▸ Required work: Please copy each line of the listing below in which the word "тедди" appears.

▸ Supplied material:
- Opening Delimiter -

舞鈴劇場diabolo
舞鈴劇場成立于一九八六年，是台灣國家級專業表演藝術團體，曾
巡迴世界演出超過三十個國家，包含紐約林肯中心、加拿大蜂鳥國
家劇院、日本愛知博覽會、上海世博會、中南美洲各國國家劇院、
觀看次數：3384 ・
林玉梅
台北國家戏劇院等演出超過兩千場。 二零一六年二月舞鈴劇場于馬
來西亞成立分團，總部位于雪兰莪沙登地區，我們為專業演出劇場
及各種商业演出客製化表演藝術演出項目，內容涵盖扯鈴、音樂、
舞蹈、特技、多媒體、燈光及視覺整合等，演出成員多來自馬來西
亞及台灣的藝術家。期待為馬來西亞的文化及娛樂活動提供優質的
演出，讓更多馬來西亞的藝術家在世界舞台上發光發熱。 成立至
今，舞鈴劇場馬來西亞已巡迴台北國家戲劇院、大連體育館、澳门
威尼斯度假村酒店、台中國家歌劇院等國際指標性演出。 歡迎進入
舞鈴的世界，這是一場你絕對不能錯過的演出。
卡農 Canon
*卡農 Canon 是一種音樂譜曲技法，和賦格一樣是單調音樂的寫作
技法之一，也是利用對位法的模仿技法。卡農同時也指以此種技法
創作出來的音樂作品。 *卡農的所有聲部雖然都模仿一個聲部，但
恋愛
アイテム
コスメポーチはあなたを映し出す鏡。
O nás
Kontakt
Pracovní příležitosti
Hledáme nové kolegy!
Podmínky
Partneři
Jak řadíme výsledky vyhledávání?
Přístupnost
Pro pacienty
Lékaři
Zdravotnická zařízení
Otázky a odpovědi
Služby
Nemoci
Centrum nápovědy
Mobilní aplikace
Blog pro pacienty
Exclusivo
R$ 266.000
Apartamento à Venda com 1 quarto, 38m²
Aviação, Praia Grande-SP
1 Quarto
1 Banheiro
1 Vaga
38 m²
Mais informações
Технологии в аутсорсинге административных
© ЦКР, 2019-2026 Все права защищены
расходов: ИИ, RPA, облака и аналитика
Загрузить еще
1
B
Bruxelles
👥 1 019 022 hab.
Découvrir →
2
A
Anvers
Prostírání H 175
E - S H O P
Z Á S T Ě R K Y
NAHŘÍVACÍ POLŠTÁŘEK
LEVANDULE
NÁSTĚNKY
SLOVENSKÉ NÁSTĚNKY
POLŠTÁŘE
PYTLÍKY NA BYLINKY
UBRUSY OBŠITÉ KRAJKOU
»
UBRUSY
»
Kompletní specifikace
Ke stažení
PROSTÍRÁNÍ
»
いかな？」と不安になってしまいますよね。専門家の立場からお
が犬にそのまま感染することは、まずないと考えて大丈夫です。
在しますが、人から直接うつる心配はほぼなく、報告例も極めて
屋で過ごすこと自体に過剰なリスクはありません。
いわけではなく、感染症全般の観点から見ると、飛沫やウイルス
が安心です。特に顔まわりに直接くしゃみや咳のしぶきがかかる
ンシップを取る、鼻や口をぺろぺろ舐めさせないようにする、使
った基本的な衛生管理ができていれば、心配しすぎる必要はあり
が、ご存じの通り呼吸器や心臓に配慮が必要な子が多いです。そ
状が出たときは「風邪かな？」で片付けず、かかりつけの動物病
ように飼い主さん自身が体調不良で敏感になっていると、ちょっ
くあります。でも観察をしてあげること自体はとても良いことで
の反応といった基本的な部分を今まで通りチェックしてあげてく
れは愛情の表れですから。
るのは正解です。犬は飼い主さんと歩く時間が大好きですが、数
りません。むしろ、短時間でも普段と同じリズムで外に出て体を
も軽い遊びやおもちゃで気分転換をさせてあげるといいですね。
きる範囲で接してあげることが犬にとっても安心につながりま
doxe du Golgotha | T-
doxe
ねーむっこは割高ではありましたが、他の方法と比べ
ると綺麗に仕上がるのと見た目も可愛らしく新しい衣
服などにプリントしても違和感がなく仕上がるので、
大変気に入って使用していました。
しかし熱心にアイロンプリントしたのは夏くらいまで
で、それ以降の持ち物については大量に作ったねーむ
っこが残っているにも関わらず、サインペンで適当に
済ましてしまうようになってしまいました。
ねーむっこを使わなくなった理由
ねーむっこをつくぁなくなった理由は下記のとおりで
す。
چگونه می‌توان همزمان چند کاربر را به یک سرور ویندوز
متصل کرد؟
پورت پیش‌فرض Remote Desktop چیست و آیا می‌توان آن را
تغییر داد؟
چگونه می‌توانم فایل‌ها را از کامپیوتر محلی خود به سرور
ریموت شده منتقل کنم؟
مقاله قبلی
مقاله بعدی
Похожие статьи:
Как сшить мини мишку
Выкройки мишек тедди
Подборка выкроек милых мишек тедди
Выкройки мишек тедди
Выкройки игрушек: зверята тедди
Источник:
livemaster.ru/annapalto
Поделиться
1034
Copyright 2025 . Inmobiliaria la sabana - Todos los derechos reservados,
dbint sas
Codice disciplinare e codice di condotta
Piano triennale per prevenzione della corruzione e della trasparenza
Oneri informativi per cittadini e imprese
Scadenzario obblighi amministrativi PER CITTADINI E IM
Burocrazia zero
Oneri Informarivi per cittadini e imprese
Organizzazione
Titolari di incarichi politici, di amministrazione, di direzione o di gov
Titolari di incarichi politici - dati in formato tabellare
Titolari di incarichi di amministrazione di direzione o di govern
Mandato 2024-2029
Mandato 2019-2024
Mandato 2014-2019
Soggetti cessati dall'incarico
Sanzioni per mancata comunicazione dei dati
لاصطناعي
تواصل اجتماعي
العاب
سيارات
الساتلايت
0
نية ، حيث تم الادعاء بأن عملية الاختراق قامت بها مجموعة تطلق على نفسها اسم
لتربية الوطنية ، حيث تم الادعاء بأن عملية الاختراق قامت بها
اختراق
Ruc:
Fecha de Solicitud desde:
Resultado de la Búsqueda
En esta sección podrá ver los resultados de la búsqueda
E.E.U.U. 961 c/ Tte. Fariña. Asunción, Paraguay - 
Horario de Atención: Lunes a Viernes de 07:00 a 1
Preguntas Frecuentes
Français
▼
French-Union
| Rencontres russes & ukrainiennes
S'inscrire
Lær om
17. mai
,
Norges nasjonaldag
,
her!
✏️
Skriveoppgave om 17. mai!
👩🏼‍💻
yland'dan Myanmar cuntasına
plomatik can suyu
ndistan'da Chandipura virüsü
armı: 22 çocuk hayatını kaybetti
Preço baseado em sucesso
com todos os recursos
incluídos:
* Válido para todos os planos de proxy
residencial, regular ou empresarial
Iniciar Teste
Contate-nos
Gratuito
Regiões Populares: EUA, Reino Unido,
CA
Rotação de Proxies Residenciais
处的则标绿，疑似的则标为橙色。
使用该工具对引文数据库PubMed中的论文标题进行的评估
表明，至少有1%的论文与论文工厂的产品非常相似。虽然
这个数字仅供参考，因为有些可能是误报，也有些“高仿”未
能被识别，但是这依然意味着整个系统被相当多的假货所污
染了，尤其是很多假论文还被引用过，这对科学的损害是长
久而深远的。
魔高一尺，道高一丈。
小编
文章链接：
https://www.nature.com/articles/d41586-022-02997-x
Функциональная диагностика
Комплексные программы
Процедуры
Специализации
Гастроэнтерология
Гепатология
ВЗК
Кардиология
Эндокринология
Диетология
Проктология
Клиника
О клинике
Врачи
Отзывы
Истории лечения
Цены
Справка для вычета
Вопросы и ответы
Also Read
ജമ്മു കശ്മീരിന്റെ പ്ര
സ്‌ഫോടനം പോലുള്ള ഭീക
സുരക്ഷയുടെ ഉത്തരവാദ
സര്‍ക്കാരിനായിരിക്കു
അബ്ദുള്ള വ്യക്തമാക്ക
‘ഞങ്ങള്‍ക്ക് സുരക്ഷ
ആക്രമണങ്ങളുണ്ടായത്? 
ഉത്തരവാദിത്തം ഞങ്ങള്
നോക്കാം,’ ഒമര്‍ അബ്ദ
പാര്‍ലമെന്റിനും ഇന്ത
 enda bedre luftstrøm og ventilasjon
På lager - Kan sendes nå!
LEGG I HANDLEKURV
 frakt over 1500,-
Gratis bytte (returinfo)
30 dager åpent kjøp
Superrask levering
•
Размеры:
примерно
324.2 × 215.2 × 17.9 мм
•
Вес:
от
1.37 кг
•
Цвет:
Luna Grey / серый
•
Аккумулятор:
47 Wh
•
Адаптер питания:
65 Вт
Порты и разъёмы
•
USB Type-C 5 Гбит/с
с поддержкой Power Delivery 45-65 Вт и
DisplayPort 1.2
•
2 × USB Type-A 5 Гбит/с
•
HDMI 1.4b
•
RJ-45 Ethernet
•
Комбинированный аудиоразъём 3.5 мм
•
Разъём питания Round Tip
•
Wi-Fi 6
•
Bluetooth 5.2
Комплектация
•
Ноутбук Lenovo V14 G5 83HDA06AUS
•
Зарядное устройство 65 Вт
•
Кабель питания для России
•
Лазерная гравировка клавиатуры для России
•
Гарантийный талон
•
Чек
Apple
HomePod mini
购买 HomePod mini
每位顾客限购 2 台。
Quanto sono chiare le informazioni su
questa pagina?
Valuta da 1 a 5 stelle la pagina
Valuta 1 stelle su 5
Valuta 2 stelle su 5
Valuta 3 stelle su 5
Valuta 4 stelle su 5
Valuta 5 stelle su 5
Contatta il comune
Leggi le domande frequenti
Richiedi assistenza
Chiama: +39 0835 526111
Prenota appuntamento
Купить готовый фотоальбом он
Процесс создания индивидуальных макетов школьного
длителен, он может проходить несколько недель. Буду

- Closing Delimiter -

▸ Written response:
Выкройки мишек тедди
Подборка выкроек милых мишек тедди
Выкройки мишек тедди
Выкройки игрушек: зверята тедди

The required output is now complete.